10 Yeşua, “Tanrı Krallığı'nın sırlarını bilme ayrıcalığı size verildi, ama başkalarına benzetmelerle anlatılmaktadır. Öyle ki, ‘Baktıkları halde görmesinler, işittikleri halde anlamasınlar.’ 11  Benzetmenin anlamı şudur: Tohum Tanrı sözüdür. 12  Yol kenarındakiler sözü işitenlerdir. Ama sonra İblis gelir, inanıp kurtulmasınlar diye sözü yüreklerinden alıp götürür. 13  Kayalık yere düşenler, işitince sözü sevinçle benimseyenlerdir. Ama kök salamadıkları için bir süre dayanan bu kişiler sınandıkları zaman imandan dönerler. 14  Dikenler arasına düşenler, sözü işitenlerdir. Ama bunlar yola devam ederken yaşamın kaygıları, zenginlikleri ve zevk ve eğlenceleri içinde boğulur ve olgunlaşıp hiç ürün vermezler. 15  Verimli toprağa ekilenlerse, sözü dürüst ve iyi bir yürekte saklayanlardır. Bunlar sabırla dayanarak ürün verirler.”

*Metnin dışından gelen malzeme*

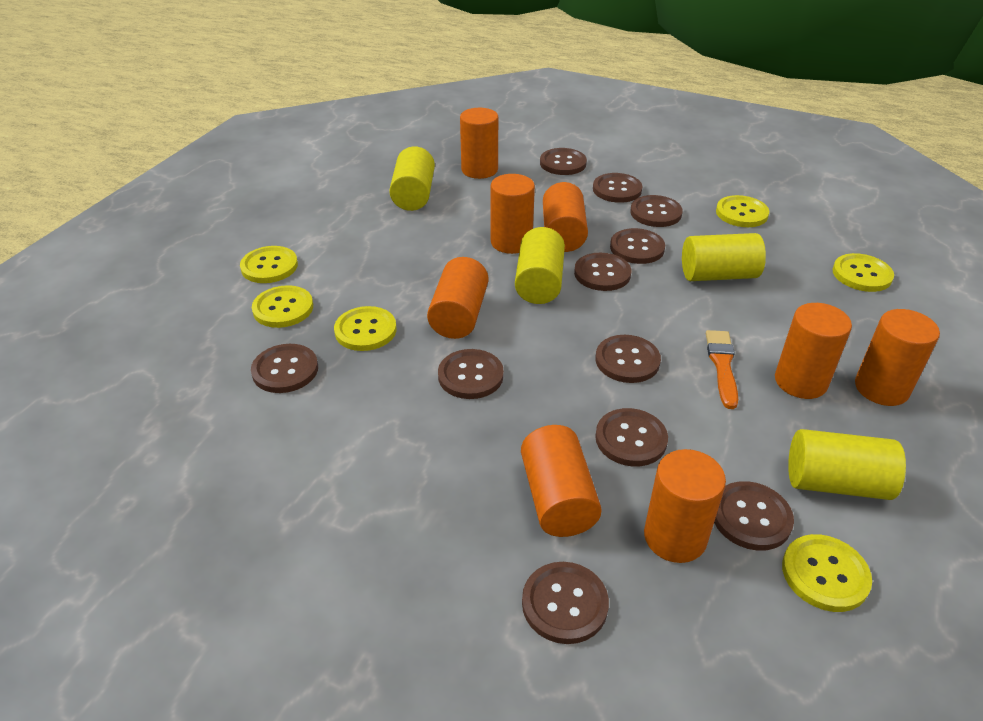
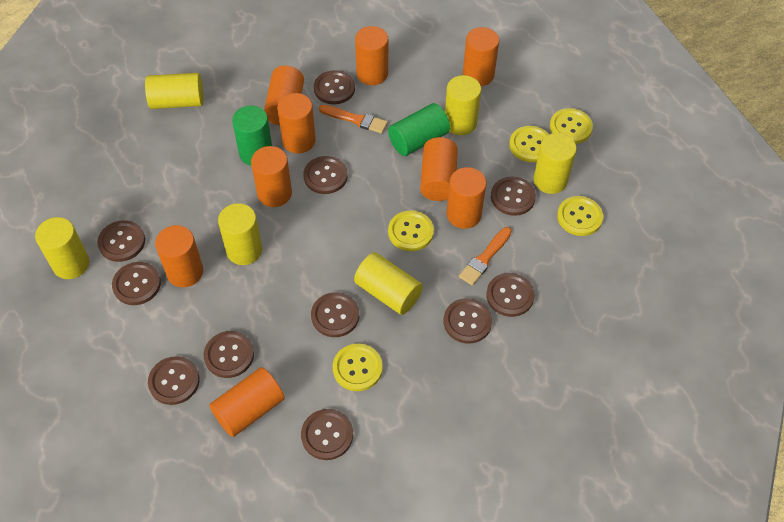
green cylinder: none = 0 -> [232,106,272,166] [388,103,450,156] = 2
orange brush: [706,330,738,409] = 1 -> [319,105,388,134] [459,227,512,285] = 2
orange cylinder: [427,257,488,339] [460,108,498,179] [491,174,535,254] [521,425,602,537] [543,182,588,252] [644,449,726,563] [775,303,852,399] [855,309,940,406] = 8 -> [155,225,203,287] [209,367,284,437] [251,146,292,207] [264,66,304,126] [277,93,316,153] [355,26,388,85] [420,137,458,201] [447,167,486,229] [463,27,499,86] = 9
yellow button: [240,246,298,283] [252,285,313,328] [334,306,397,351] [716,195,769,227] [782,534,872,612] [833,253,894,292] = 6 -> [333,344,383,391] [388,211,434,251] [509,126,549,162] [550,108,593,144] [557,196,603,236] = 5
yellow cylinder: [389,146,435,211] [515,227,565,304] [682,233,766,281] [788,429,906,500] = 4 -> [35,217,89,279] [145,73,203,109] [218,203,262,265] [354,253,423,315] [445,75,481,135] [533,133,577,194] = 6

16  “Hiç kimse kandil yaktığı zaman onu bir kapla örtmez ya da yatağın altına koymaz. Tam tersine içeri girenler ışığı görsün diye onu kandilliğe koyar. 17  Çünkü açığa çıkmayacak gizli kapaklı hiçbir şey yoktur. Ne de bilinmeyecek, aydınlığa çıkarılmayacak saklı bir şey vardır. 18  Bu nedenle, nasıl dinlediğinize dikkat edin. Kimde varsa ona daha fazlası verilecek. Ama kimde yoksa, sahip olduğunu sandığı bile ondan alınacaktır.”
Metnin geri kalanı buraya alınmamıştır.